## [What is being asked]
Copy out the lines beginning with the one that contains "Revenue, 2016: 300 -> 240" and ending with the last line below, exactly as they stand. Pictures are not copied.

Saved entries
•••

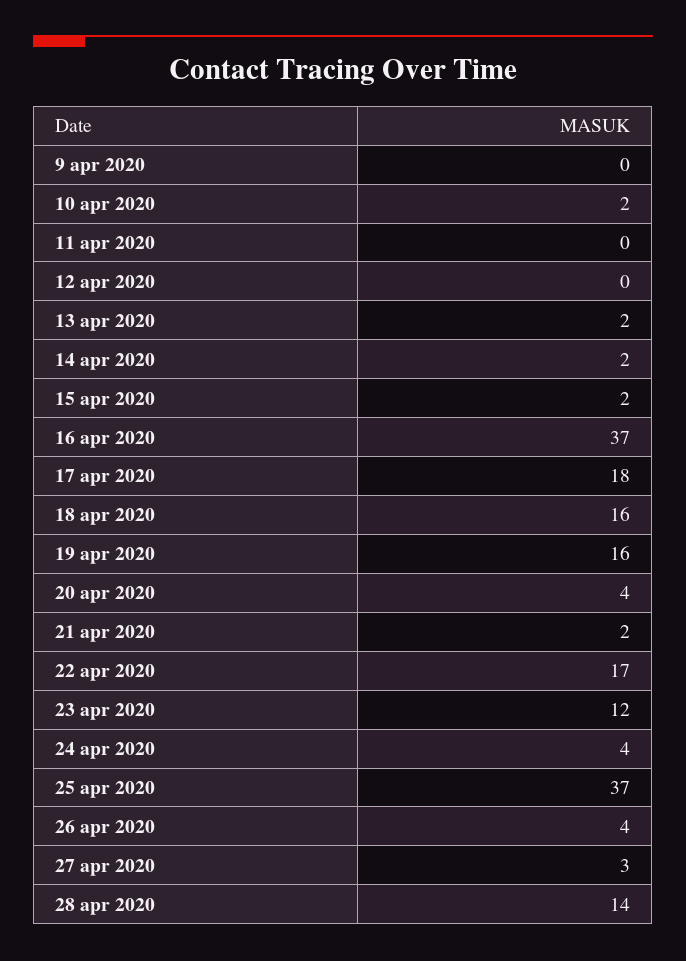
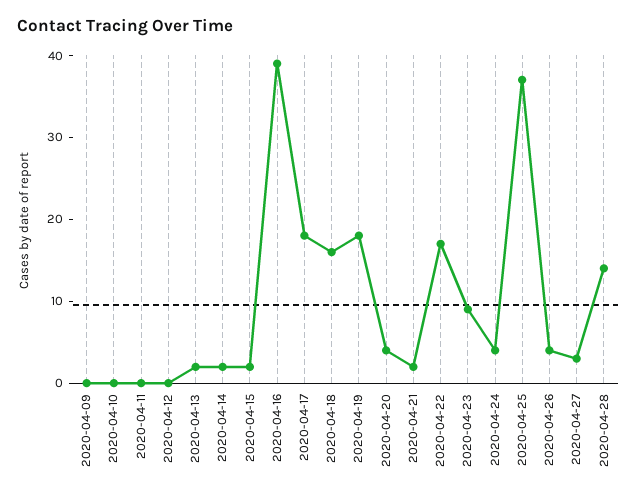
10 apr 2020: 2 -> 0
16 apr 2020: 37 -> 39
19 apr 2020: 16 -> 18
23 apr 2020: 12 -> 9

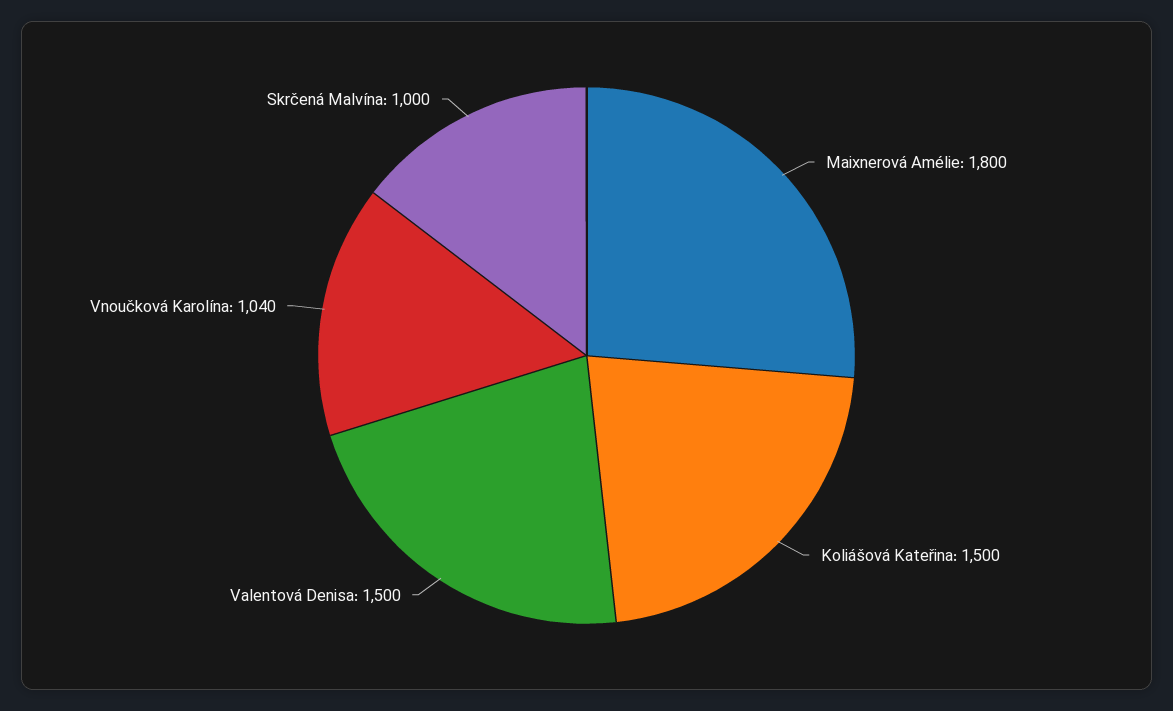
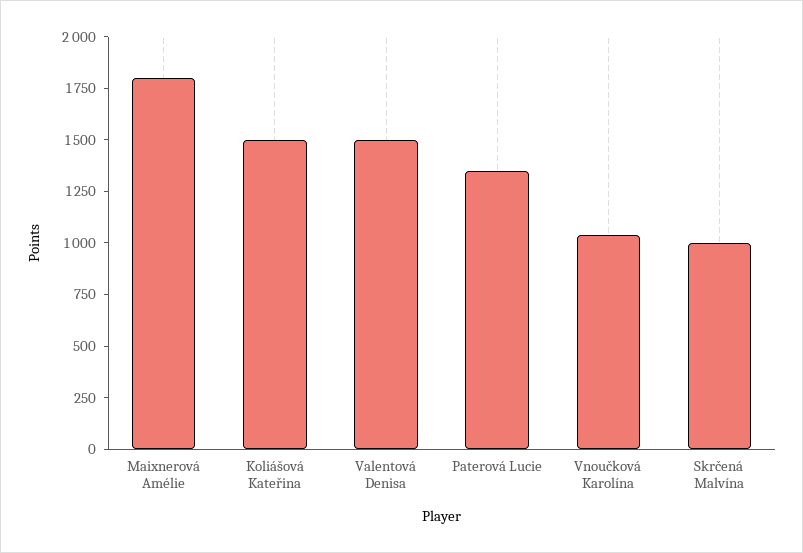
Paterová Lucie: none -> 1350

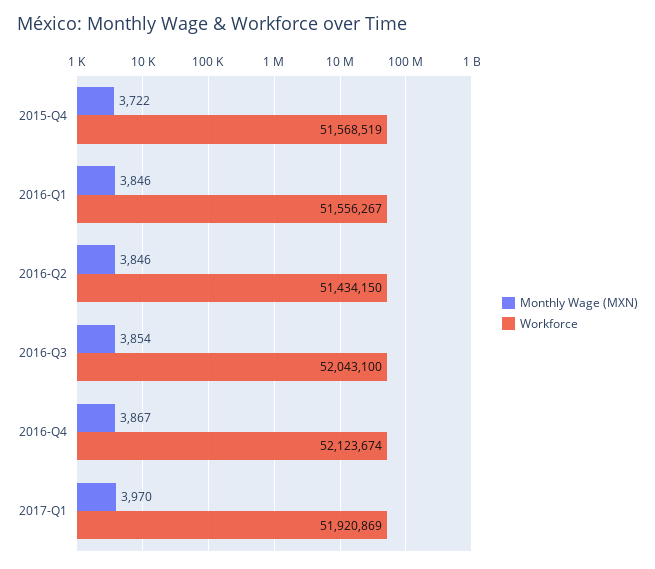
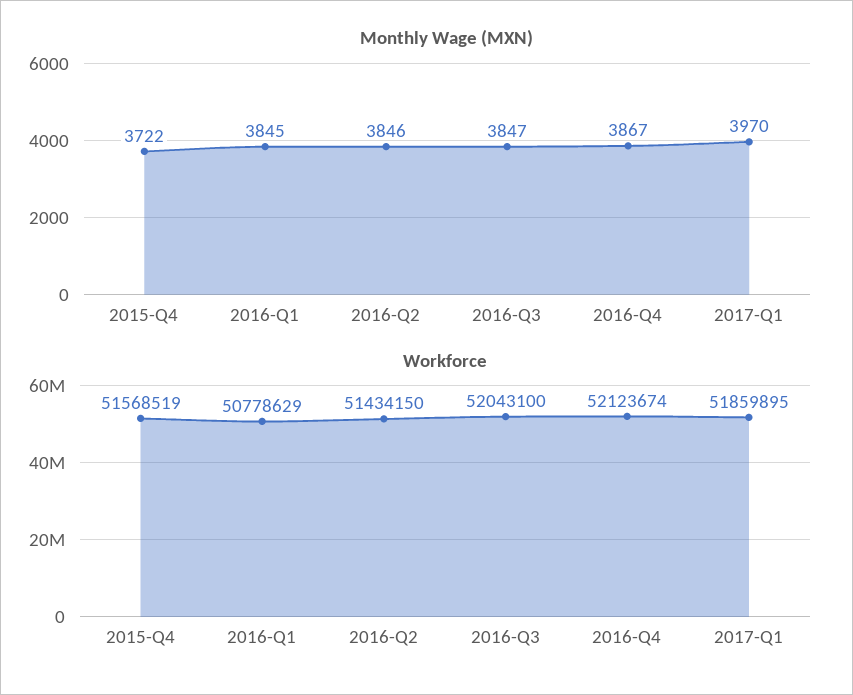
Monthly Wage (MXN), 2016-Q1: 3846 -> 3845
Workforce, 2016-Q1: 51556267 -> 50778629
Monthly Wage (MXN), 2016-Q3: 3854 -> 3847
Workforce, 2017-Q1: 51920869 -> 51859895

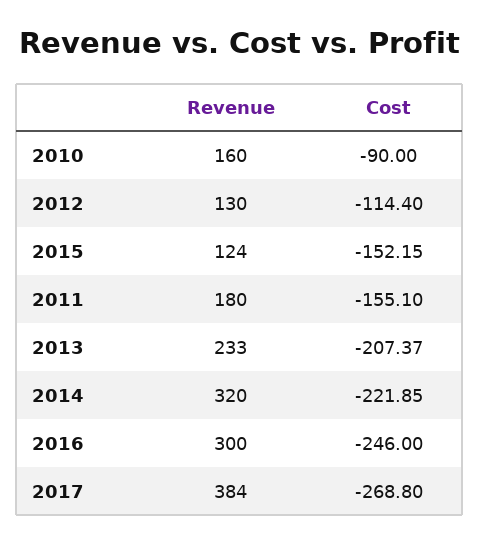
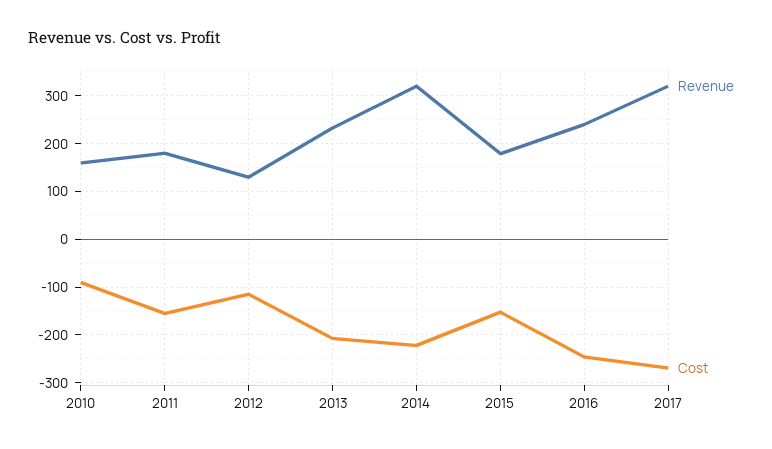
Revenue, 2015: 124 -> 180
Revenue, 2016: 300 -> 240
Revenue, 2017: 384 -> 320

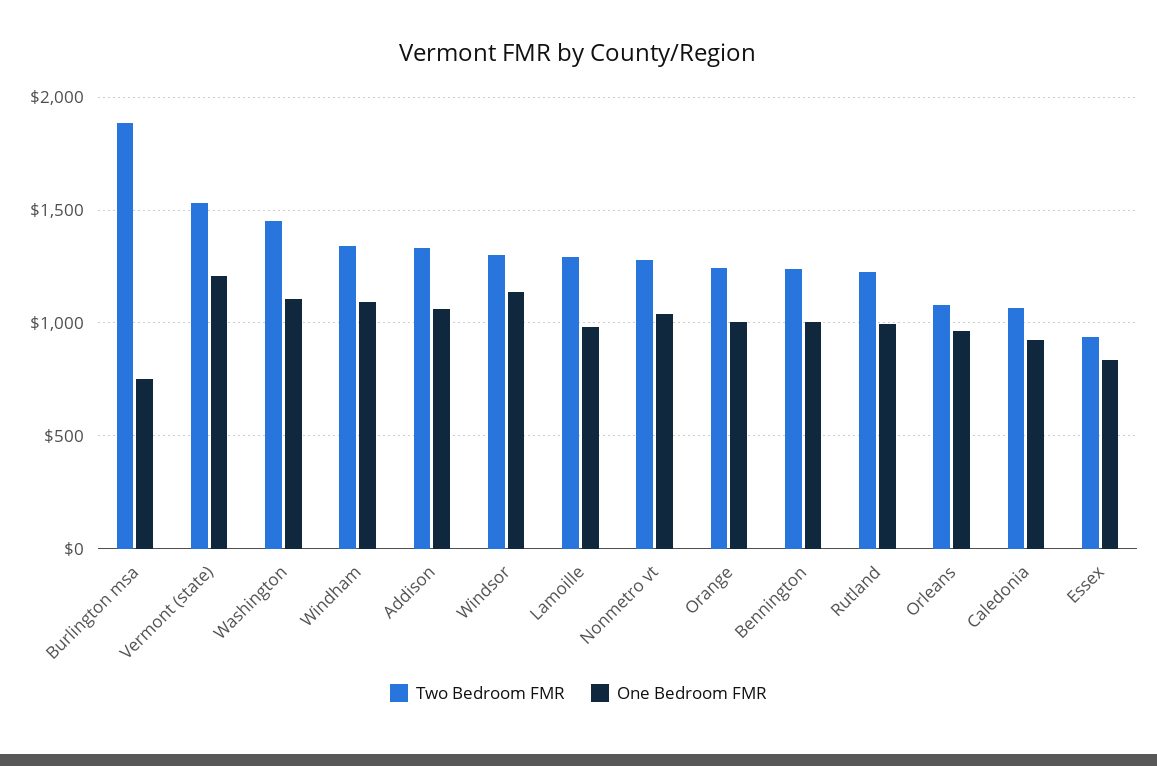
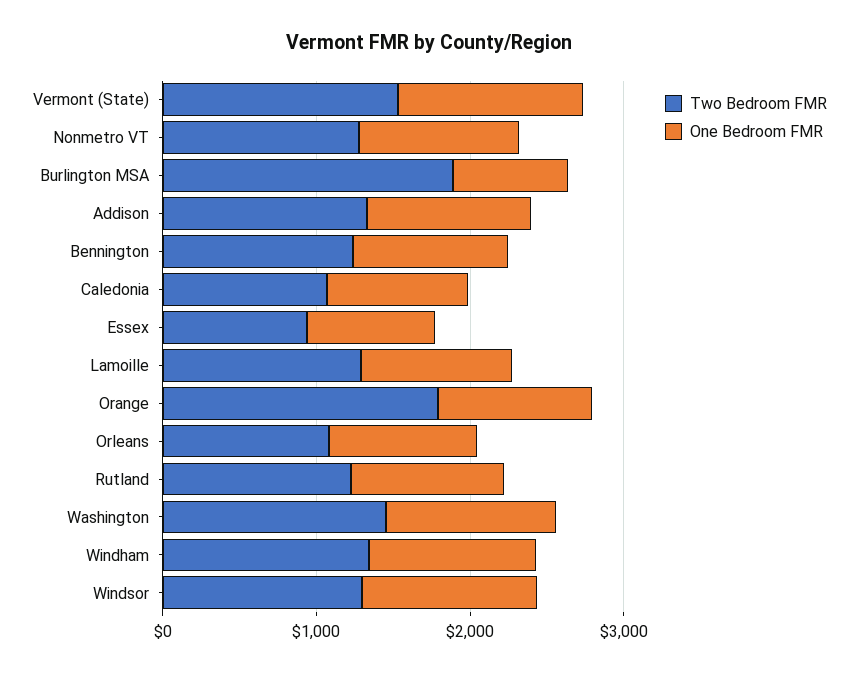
Two Bedroom FMR, Orange: 1250 -> 1800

•••

## [Solution for this exercise]
Revenue, 2016: 300 -> 240
Revenue, 2017: 384 -> 320

Two Bedroom FMR, Orange: 1250 -> 1800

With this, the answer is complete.